We explored a study by the Oxford-based Center for Evidence-based Medicine which said there was no evidence to suggest the probability of adverse effect from fasting during the Covid-19 pandemic on asymptomatic healthy individuals who have previously fasted safely.
The findings also noted that “patients with fever and prolonged illness secondary to Covid-19 can become severely dehydrated and are at risk of sudden acute deterioration. Therefore, these patients should not fast (or cease fasting) and ensure adequate hydration”.
On politics and governance, news hit the Ghanaian media space that suggested that the country had been downgraded to a low-income country.
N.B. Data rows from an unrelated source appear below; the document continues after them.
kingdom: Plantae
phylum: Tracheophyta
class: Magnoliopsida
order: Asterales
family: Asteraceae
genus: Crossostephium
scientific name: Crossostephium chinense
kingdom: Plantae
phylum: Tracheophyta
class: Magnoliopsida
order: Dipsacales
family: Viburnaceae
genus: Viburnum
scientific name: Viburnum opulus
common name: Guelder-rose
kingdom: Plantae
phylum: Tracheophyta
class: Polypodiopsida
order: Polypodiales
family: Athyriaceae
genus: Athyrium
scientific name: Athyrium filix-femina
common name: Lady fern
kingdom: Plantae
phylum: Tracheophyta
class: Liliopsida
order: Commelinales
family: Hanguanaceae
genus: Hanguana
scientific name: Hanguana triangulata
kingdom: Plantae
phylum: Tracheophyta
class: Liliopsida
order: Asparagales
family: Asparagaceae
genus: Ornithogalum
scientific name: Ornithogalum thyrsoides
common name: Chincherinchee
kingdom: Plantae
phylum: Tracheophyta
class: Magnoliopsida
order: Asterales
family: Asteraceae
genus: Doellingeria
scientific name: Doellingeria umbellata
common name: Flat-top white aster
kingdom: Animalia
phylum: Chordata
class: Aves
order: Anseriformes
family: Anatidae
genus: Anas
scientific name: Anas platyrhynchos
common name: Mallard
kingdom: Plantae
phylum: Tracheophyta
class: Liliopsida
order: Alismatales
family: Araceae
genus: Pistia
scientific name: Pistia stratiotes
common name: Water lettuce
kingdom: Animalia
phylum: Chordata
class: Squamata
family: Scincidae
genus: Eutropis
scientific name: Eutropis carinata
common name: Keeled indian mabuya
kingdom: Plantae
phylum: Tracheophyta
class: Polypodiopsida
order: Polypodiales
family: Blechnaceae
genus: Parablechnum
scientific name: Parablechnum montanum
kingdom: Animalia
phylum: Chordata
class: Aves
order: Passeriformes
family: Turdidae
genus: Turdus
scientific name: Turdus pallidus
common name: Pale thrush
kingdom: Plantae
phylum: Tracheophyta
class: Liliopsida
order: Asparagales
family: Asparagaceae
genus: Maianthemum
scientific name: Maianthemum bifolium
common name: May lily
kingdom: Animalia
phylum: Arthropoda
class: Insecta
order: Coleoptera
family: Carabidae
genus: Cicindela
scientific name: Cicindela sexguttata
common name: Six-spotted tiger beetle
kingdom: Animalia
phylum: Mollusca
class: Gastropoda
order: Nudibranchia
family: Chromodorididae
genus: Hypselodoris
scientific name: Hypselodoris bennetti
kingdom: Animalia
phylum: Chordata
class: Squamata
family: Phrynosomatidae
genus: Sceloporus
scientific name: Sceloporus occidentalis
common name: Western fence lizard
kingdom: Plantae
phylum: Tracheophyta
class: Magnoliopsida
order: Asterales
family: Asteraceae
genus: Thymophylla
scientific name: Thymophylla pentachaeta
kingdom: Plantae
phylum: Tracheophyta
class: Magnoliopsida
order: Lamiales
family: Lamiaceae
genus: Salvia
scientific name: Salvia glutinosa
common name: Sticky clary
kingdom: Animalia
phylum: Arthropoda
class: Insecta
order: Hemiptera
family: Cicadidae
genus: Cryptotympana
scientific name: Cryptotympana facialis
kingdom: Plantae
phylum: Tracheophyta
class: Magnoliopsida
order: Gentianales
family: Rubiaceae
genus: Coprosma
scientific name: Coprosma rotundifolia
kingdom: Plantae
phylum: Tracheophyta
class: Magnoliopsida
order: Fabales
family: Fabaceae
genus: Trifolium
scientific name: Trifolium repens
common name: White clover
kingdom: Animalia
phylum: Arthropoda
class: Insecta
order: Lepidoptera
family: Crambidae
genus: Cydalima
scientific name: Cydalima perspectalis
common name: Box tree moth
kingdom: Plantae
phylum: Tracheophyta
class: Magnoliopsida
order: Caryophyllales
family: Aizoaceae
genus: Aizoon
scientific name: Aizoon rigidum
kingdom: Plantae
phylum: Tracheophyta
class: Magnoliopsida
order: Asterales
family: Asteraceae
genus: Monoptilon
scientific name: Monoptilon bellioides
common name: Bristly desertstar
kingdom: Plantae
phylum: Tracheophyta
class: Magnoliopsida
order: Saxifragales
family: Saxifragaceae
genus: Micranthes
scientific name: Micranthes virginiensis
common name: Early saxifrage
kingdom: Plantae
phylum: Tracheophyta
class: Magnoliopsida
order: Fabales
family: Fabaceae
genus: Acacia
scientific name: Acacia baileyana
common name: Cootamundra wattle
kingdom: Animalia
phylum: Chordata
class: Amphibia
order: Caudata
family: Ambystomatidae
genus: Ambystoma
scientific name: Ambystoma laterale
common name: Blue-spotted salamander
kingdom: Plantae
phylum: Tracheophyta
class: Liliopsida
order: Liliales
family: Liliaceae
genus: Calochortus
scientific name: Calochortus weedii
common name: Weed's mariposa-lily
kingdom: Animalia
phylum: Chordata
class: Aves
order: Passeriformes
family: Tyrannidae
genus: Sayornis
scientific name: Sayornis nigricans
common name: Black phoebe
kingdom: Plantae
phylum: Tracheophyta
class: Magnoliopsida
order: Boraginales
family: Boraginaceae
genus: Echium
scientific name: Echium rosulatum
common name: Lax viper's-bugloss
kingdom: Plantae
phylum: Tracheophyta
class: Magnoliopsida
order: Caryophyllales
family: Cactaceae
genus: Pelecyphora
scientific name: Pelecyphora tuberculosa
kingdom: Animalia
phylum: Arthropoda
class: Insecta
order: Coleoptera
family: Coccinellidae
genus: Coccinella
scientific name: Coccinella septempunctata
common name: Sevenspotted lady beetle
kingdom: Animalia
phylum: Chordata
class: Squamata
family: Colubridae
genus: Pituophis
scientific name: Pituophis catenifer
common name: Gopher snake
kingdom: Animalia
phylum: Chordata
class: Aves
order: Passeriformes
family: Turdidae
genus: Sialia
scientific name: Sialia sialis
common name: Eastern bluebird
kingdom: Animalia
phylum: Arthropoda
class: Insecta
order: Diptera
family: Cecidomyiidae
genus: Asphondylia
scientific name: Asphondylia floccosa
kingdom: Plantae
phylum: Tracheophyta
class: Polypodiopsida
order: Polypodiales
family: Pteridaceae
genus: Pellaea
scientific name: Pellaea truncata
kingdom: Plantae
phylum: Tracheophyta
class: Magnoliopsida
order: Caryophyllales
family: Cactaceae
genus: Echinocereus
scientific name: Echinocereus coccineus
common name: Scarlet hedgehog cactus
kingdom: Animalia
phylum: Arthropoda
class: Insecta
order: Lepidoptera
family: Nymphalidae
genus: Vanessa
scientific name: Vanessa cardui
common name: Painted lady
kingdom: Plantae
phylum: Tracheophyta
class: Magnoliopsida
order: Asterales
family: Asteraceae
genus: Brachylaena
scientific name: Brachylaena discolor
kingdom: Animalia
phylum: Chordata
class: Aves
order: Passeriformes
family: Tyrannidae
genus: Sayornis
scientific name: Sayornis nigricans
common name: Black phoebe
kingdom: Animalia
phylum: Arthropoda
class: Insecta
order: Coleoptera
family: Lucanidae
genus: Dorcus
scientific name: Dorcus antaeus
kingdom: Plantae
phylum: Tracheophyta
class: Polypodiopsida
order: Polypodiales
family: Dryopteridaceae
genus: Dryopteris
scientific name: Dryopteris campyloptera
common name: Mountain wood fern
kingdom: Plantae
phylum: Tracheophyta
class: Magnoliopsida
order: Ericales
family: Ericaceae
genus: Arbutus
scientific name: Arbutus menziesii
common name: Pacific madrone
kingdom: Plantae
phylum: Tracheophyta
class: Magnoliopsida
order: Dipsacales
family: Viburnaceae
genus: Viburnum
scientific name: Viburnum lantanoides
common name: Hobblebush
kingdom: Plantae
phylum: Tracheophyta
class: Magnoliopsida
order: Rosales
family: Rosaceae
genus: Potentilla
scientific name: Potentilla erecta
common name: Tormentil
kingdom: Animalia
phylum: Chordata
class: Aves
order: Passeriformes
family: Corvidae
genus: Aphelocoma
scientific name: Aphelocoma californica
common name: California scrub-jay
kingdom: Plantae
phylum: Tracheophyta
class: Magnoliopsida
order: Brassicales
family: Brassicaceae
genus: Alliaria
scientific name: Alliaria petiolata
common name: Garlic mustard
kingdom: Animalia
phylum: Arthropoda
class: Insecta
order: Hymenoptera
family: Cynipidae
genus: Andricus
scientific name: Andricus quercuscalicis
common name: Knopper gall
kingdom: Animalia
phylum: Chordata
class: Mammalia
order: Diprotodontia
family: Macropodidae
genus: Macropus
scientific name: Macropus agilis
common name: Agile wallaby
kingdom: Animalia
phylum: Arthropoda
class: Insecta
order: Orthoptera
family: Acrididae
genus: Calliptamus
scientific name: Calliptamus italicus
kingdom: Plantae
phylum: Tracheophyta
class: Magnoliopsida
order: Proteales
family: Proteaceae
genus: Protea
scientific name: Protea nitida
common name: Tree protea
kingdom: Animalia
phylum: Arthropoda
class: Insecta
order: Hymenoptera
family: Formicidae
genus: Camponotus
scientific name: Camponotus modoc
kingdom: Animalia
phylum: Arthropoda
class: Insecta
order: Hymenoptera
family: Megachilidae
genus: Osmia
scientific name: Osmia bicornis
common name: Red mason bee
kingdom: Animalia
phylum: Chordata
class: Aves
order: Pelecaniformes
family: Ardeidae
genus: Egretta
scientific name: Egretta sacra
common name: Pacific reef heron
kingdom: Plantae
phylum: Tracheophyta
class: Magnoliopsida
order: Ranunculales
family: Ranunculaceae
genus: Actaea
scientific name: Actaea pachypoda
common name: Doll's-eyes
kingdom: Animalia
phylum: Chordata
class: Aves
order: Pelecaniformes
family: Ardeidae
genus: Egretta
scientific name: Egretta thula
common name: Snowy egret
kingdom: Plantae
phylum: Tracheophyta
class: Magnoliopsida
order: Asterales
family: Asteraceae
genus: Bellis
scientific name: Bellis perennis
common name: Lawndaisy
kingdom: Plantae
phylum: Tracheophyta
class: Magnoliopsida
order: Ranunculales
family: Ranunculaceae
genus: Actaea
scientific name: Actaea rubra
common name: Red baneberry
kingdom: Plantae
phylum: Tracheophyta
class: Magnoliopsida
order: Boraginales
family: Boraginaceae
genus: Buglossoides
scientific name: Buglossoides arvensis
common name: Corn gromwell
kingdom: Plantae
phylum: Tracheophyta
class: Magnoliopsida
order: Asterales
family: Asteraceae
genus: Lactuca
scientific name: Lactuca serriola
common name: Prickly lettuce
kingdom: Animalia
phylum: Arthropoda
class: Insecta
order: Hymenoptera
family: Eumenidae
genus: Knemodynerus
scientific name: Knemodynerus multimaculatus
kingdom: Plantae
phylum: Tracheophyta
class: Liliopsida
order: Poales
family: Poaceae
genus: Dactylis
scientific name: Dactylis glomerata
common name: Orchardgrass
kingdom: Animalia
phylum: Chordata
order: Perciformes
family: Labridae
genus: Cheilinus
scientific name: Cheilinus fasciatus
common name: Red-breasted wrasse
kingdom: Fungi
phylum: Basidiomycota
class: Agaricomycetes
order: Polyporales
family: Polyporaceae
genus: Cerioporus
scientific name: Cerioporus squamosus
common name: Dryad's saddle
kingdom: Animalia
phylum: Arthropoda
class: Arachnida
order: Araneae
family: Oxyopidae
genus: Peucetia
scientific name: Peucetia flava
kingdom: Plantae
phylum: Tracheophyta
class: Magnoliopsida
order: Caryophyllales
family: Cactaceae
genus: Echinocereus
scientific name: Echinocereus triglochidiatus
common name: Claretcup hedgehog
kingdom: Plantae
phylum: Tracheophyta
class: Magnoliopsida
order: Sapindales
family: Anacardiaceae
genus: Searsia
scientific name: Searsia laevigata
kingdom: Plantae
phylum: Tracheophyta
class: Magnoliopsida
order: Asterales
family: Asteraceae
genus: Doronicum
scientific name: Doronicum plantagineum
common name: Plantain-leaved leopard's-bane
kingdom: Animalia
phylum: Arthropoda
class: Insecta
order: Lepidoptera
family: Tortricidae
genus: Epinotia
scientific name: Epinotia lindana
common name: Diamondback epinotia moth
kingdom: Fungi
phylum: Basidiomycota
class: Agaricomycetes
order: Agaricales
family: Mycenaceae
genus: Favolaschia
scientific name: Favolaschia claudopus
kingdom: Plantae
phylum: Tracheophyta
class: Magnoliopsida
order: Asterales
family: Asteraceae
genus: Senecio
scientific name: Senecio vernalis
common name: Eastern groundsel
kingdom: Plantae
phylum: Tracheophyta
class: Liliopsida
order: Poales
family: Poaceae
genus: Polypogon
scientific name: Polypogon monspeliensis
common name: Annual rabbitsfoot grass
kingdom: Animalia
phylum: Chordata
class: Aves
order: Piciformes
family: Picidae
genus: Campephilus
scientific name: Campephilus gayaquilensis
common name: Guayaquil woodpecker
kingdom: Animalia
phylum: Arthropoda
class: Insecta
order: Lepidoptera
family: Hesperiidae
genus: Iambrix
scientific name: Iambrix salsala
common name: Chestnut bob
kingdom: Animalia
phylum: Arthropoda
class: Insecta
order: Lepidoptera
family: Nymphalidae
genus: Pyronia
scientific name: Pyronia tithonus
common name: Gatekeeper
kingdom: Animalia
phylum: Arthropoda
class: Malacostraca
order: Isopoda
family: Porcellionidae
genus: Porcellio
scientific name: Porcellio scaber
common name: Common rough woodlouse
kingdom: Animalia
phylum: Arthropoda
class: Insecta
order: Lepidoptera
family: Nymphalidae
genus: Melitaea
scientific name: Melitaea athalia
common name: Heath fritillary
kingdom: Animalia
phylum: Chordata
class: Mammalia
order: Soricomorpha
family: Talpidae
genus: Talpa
This news was shared by many social media handles, notable among them being Isaac Adongo, the member of parliament (MP) of Bolgatanga Central, and Mensah Thompson, the Executive Director of Asepa Ghana.
In a fact-check report, “Misleading! Ghana has NOT been Downgraded to Low Income Country”, the team presented the real state of the country backed by credible information from the International Monetary Fund.
The monthly fact-checked round-ups are part of a project supported by the Embassy of the Kingdom of the Netherlands.